OpenAI jedenfalls zeigt sich selbstbewusst, was die Fähigkeiten von Sora angeht – das zeigt unter anderem eine Konversation von OpenAI-Chef Sam Altman mit dem YouTuber MrBeast auf X. So bittet MrBeast Sam Altman darum, ihn nicht obdachlos zu machen. Altman bietet ihm daraufhin an, ein Video für ihn zu generieren – aktuell ist Sora noch nicht öffentlich zugänglich. Das Ergebnis seht ihr hier.

In der Zukunft wird es noch besser – aber für wen?

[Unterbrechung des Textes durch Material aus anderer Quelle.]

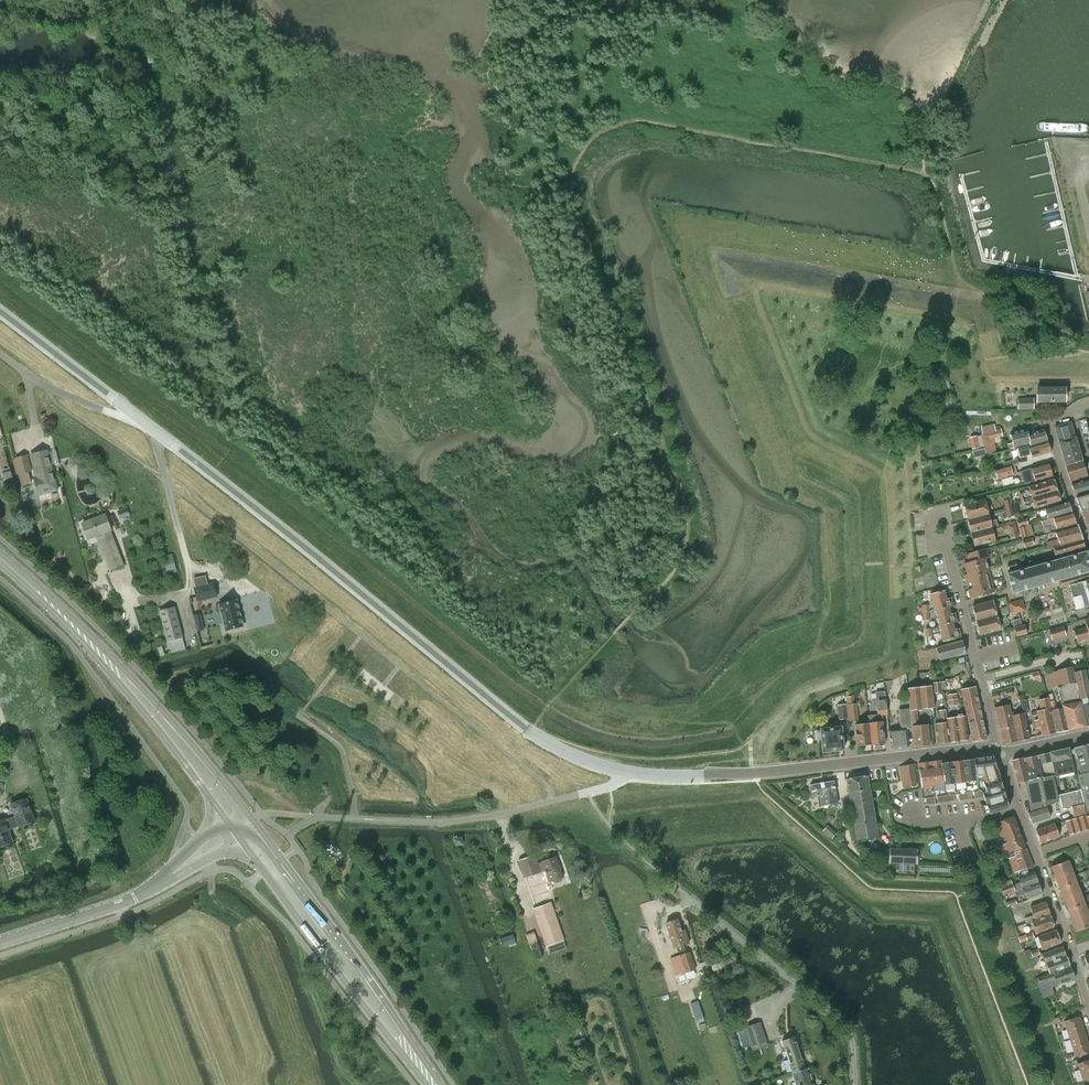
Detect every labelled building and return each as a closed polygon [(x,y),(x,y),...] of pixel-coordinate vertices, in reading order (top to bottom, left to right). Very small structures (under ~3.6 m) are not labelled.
[(1022,338),(1012,338),(1012,347),(1021,347),(1022,338)] [(1037,402),(1065,402),(1065,388),(1037,388),(1037,402)] [(1018,409),(1033,409),(1033,399),(1018,399),(1018,409)] [(1065,465),(1082,460),(1075,437),(1071,422),(1054,427),(1059,442),(1058,442),(1065,465)] [(981,433),(980,433),(981,435),(983,447),(989,445),(988,439),(993,437),(999,436),(1003,435),(1001,429),(981,433)] [(1044,443),(1048,442),(1044,430),(1027,435),(1026,430),(1011,434),(1014,448),(1016,447),(1027,444),(1029,443),(1030,447),(1040,444),(1039,442),(1043,441),(1044,443)] [(970,437),(972,449),(979,448),(977,436),(970,437)] [(1051,452),(1048,442),(1044,443),(1043,441),(1039,442),(1040,444),(1030,447),(1029,443),(1027,444),(1016,447),(1014,448),(1015,453),(1018,452),(1019,457),(1030,454),(1031,458),(1051,452)] [(989,445),(983,447),(984,447),(986,455),(996,452),(995,445),(995,444),(989,445)] [(984,447),(972,450),(973,458),(986,455),(984,447)] [(36,454),(39,466),(42,465),(45,475),(34,478),(38,495),(58,490),(52,465),(48,452),(48,451),(36,454)] [(28,454),(15,458),(22,485),(32,483),(29,472),(33,472),(28,454)] [(1083,460),(1065,465),(1070,480),(1078,478),(1088,475),(1083,460)] [(1049,463),(1020,472),(1024,483),(1024,484),(1035,481),(1052,476),(1049,464),(1049,463)] [(1012,465),(997,469),(999,478),(1014,474),(1012,465)] [(6,471),(3,472),(4,478),(12,476),(11,470),(6,471)] [(1070,480),(1075,497),(1088,493),(1088,484),(1088,479),(1079,482),(1078,478),(1070,480)] [(1021,500),(1057,490),(1054,479),(1028,487),(1030,491),(1019,494),(1021,500)] [(14,482),(7,484),(9,493),(16,491),(14,482)] [(1060,500),(1057,490),(1021,500),(1023,507),(1034,504),(1035,508),(1060,500)] [(1088,509),(1088,494),(1076,498),(1081,511),(1088,509)] [(967,519),(989,514),(989,513),(988,514),(985,499),(963,505),(967,519)] [(1006,509),(1012,508),(1009,499),(1003,501),(1006,509)] [(1044,509),(1048,519),(1048,520),(1072,512),(1068,501),(1044,509)] [(117,511),(120,520),(130,516),(127,507),(117,511)] [(1081,511),(1086,525),(1088,525),(1088,509),(1081,511)] [(1076,523),(1072,512),(1048,520),(1048,519),(1041,521),(1043,526),(1054,523),(1056,529),(1076,523)] [(970,532),(992,527),(989,514),(967,519),(967,520),(971,532),(970,532)] [(123,565),(119,555),(110,530),(111,530),(106,515),(83,524),(88,539),(97,535),(111,570),(123,565)] [(1019,527),(1028,524),(1026,518),(1017,520),(1019,527)] [(1011,538),(1020,536),(1016,522),(1008,524),(1011,538)] [(1003,524),(970,532),(974,546),(995,540),(993,532),(1005,529),(1003,524)] [(1057,539),(1052,541),(1054,548),(1082,540),(1077,525),(1055,531),(1057,539)] [(1026,526),(1020,527),(1022,538),(1029,536),(1026,526)] [(1032,538),(1022,540),(1024,547),(1034,545),(1032,538)] [(1054,548),(1052,541),(1046,543),(1049,550),(1053,548),(1055,556),(1085,547),(1082,540),(1054,548)] [(964,575),(988,569),(985,558),(988,557),(986,548),(966,553),(968,562),(964,563),(965,568),(962,568),(964,575)] [(1069,585),(1088,579),(1088,560),(1086,551),(1007,574),(1012,593),(1058,580),(1060,587),(1069,585)] [(1017,568),(1015,562),(1007,564),(1009,570),(1017,568)] [(991,580),(988,569),(964,575),(966,584),(969,583),(970,586),(991,580)] [(1069,585),(1076,610),(1088,606),(1088,579),(1069,585)] [(994,592),(991,580),(970,586),(971,589),(968,589),(970,598),(994,592)] [(195,587),(194,588),(198,601),(217,596),(214,582),(208,584),(195,587)] [(931,594),(935,610),(949,606),(953,605),(951,598),(947,599),(944,591),(931,594)] [(220,606),(215,607),(217,613),(221,612),(226,630),(243,626),(238,607),(236,600),(219,605),(220,606)] [(976,620),(997,615),(993,600),(972,606),(976,620)] [(1022,600),(1015,602),(1018,612),(1025,610),(1022,600)] [(1015,602),(1009,603),(1012,613),(1018,612),(1015,602)] [(951,614),(949,606),(935,610),(939,625),(953,622),(957,621),(955,613),(951,614)] [(167,641),(183,637),(175,607),(159,611),(167,641)] [(1001,629),(997,615),(976,620),(980,635),(1001,629)] [(1088,638),(1088,619),(1084,620),(1086,627),(1074,630),(1077,641),(1088,638)] [(953,622),(939,625),(931,628),(931,634),(940,632),(943,641),(961,636),(959,629),(955,630),(953,622)] [(1016,636),(1027,633),(1025,625),(1014,628),(1016,636)] [(963,640),(936,647),(940,660),(966,653),(963,640)] [(1057,670),(1045,674),(1049,689),(1057,687),(1076,683),(1073,672),(1072,666),(1057,670)] [(1073,672),(1076,683),(1079,693),(1080,699),(1088,697),(1088,688),(1088,682),(1088,681),(1088,671),(1088,669),(1073,672)] [(1040,679),(1038,671),(1032,673),(1033,680),(1040,679)] [(941,692),(940,682),(932,683),(934,693),(941,692)] [(1076,683),(1057,687),(1062,708),(1068,730),(1086,727),(1078,694),(1079,693),(1076,683)] [(931,686),(908,689),(910,710),(915,709),(920,709),(920,710),(924,710),(923,708),(933,707),(931,686)] [(973,741),(986,739),(975,687),(961,690),(973,741)] [(853,696),(846,697),(847,704),(848,719),(849,722),(858,721),(856,703),(854,703),(853,696)] [(1042,736),(1055,733),(1048,697),(1038,699),(1041,710),(1036,711),(1039,719),(1035,720),(1037,728),(1040,727),(1042,736)] [(1080,699),(1087,726),(1088,726),(1088,697),(1080,699)] [(882,715),(887,714),(886,698),(876,699),(878,715),(882,715)] [(1054,700),(1049,701),(1057,733),(1068,730),(1062,708),(1055,709),(1054,700)] [(847,704),(837,705),(839,720),(848,719),(847,704)] [(1009,704),(995,707),(1004,744),(1017,741),(1011,715),(1009,704)] [(907,729),(911,728),(909,707),(898,709),(901,729),(889,730),(891,749),(909,748),(907,729)] [(937,744),(950,742),(947,718),(945,710),(937,711),(939,723),(935,724),(937,744)] [(1024,713),(1011,715),(1017,741),(1029,738),(1024,713)] [(878,715),(868,716),(869,723),(871,745),(885,744),(882,715),(878,715)] [(964,716),(947,718),(950,742),(968,739),(964,716)] [(871,745),(869,723),(855,724),(857,746),(871,745)] [(912,726),(914,746),(930,745),(927,724),(918,725),(912,726)] [(832,751),(844,750),(841,727),(821,729),(821,731),(819,731),(816,733),(816,738),(820,739),(822,739),(823,752),(824,752),(826,754),(830,753),(832,751)] [(1088,810),(1088,744),(1074,748),(1081,774),(1078,775),(1087,811),(1088,810)] [(1075,772),(1069,747),(1039,754),(1045,778),(1058,775),(1075,772)] [(1045,778),(1039,754),(1012,760),(1018,782),(1025,781),(1031,810),(1058,801),(1055,785),(1060,784),(1058,775),(1045,778)] [(993,756),(974,759),(976,776),(982,775),(984,781),(982,782),(984,792),(982,793),(984,798),(986,803),(988,811),(989,813),(1009,807),(993,756)] [(974,759),(963,760),(966,782),(977,781),(976,776),(974,759)] [(941,760),(930,762),(933,786),(944,785),(941,763),(942,763),(941,760)] [(963,760),(952,762),(955,783),(966,782),(963,760)] [(930,762),(919,763),(922,787),(933,786),(930,762)] [(942,763),(941,763),(944,785),(955,783),(952,762),(942,763)] [(903,788),(916,785),(913,764),(899,766),(903,788)] [(851,803),(871,799),(867,776),(847,779),(851,803)] [(821,806),(837,803),(834,781),(810,785),(813,796),(820,795),(821,806)] [(1074,816),(1086,813),(1081,790),(1059,795),(1062,808),(1071,806),(1074,816)] [(35,822),(26,799),(11,805),(15,817),(5,820),(0,821),(0,847),(13,842),(9,830),(19,826),(19,827),(35,822)] [(877,837),(871,799),(851,803),(857,840),(877,837)] [(1047,808),(1049,807),(1049,805),(1028,812),(1031,823),(1050,817),(1047,808)] [(1086,817),(1085,815),(1079,817),(1083,830),(1088,828),(1088,827),(1086,817)] [(1002,854),(1025,847),(1013,817),(991,825),(996,839),(1003,836),(1005,843),(999,845),(1002,854)] [(1076,832),(1083,830),(1079,817),(1072,819),(1076,832)] [(1070,834),(1076,832),(1072,819),(1065,821),(1070,834)] [(1040,843),(1059,836),(1054,823),(1036,830),(1040,843)] [(827,825),(823,831),(832,838),(837,832),(827,825)] [(456,845),(463,844),(461,837),(457,838),(456,836),(454,837),(456,845)] [(904,849),(890,848),(889,862),(903,863),(904,849)] [(1079,854),(1077,848),(1067,851),(1069,858),(1079,854)] [(917,850),(904,849),(903,863),(917,864),(917,850)] [(1022,874),(1028,871),(1026,868),(1032,866),(1026,849),(1014,853),(1015,857),(1009,859),(1014,872),(1020,870),(1022,874)] [(525,878),(540,873),(534,855),(519,860),(525,878)] [(549,883),(562,878),(555,857),(542,861),(549,883)] [(1051,866),(1055,877),(1072,871),(1068,860),(1051,866)] [(1083,879),(1088,877),(1088,874),(1088,870),(1081,873),(1083,879)] [(1014,891),(1038,882),(1034,872),(1029,874),(1028,871),(1022,874),(1023,876),(1018,878),(1020,882),(1013,885),(1012,885),(1014,891)] [(1055,877),(1059,888),(1076,882),(1072,871),(1055,877)] [(1042,893),(1038,882),(1014,891),(1016,897),(1024,894),(1026,898),(1042,893)] [(1059,888),(1064,899),(1081,892),(1076,882),(1059,888)] [(1009,885),(1000,888),(1001,889),(1003,895),(1014,891),(1012,885),(1013,885),(1012,884),(1009,885)] [(1064,899),(1068,910),(1085,903),(1081,892),(1064,899)] [(1032,921),(1050,914),(1046,901),(1030,907),(1033,915),(1024,918),(1026,923),(1032,921)] [(547,946),(564,940),(551,903),(534,909),(547,946)] [(1068,910),(1072,920),(1088,914),(1085,903),(1068,910)] [(1054,926),(1050,914),(1032,921),(1036,933),(1054,926)] [(1072,920),(1076,931),(1088,927),(1088,915),(1088,914),(1072,920)] [(674,948),(689,943),(685,930),(682,931),(678,919),(666,923),(674,948)] [(1042,949),(1061,942),(1056,930),(1037,936),(1042,949)] [(1025,935),(1027,940),(1034,938),(1032,932),(1025,935)] [(513,934),(500,938),(503,947),(516,943),(513,934)] [(1050,973),(1070,965),(1066,955),(1063,946),(1042,954),(1050,973)] [(676,975),(695,969),(690,953),(671,959),(676,975)] [(1049,987),(1075,978),(1071,966),(1038,978),(1040,984),(1047,981),(1049,987)] [(698,1001),(690,1004),(696,1020),(704,1017),(698,1001)] [(1070,1040),(1085,1035),(1079,1016),(1064,1021),(1070,1040)] [(747,1033),(751,1044),(765,1039),(762,1029),(747,1033)] [(1070,1040),(1075,1057),(1088,1053),(1088,1047),(1085,1035),(1070,1040)] [(793,1073),(808,1068),(806,1069),(795,1036),(782,1041),(793,1073)] [(576,1051),(588,1047),(584,1037),(572,1041),(576,1051)] [(1088,1080),(1088,1059),(1077,1063),(1083,1081),(1088,1080)] [(808,1068),(793,1073),(797,1084),(813,1084),(808,1068)]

Zugegeben, perfekt sind die Videos noch nicht. OpenAI selbst schreibt: „Das derzeitige Modell hat Schwächen. Es könnte Schwierigkeiten haben, die Physik einer komplexen Szene genau zu simulieren, und versteht möglicherweise bestimmte Fälle von Ursache und Wirkung nicht. Zum Beispiel könnte eine Person in einen Keks beißen, aber danach hat der Keks möglicherweise keine Bissspuren.“ Ein anderes Beispiel zeigt einen Geburtstagskuchen, dessen Kerzen und deren Flamme in unterschiedliche Richtungen zeigen. 

Die Frage ist aber, ob diese Kleinigkeiten im normalen Instagram- oder TikTok-Feed überhaupt noch auffallen werden. Und klar ist auch, dass die Modelle in den kommenden Monaten noch besser sein werden (es sei an Will Smith und seine Spaghetti erinnert). 

Auch deswegen ist es OpenAI wichtig zu betonen, dass man es mit der Sicherheit und Sorgen der Menschen sehr ernst nehme. In dem entsprechenden Blog-Post zu Sora heißt es: „Wir werden mit politischen Entscheidungsträgern, Pädagogen und Künstlern auf der ganzen Welt zusammenarbeiten, um ihre Bedenken zu verstehen und positive Anwendungsfälle für diese neue Technologie zu identifizieren.“

Klar ist: Sora von OpenAI ist ein weiterer Schritt in Richtung einer von KI geprägten Zukunft. Und wie kaum bei einer anderen Technologie scheinen Chancen und Risiken so nahe beieinander zu liegen. Ja, ein Mensch wird womöglich bald einen eigenen Film von der Komplexität eines Marvel-Werkes erschaffen können – aber was macht das mit der Filmwirtschaft und den Menschen, die für sie arbeiten? Und die Politik? Das ist noch einmal ein ganz eigenes Thema für sich.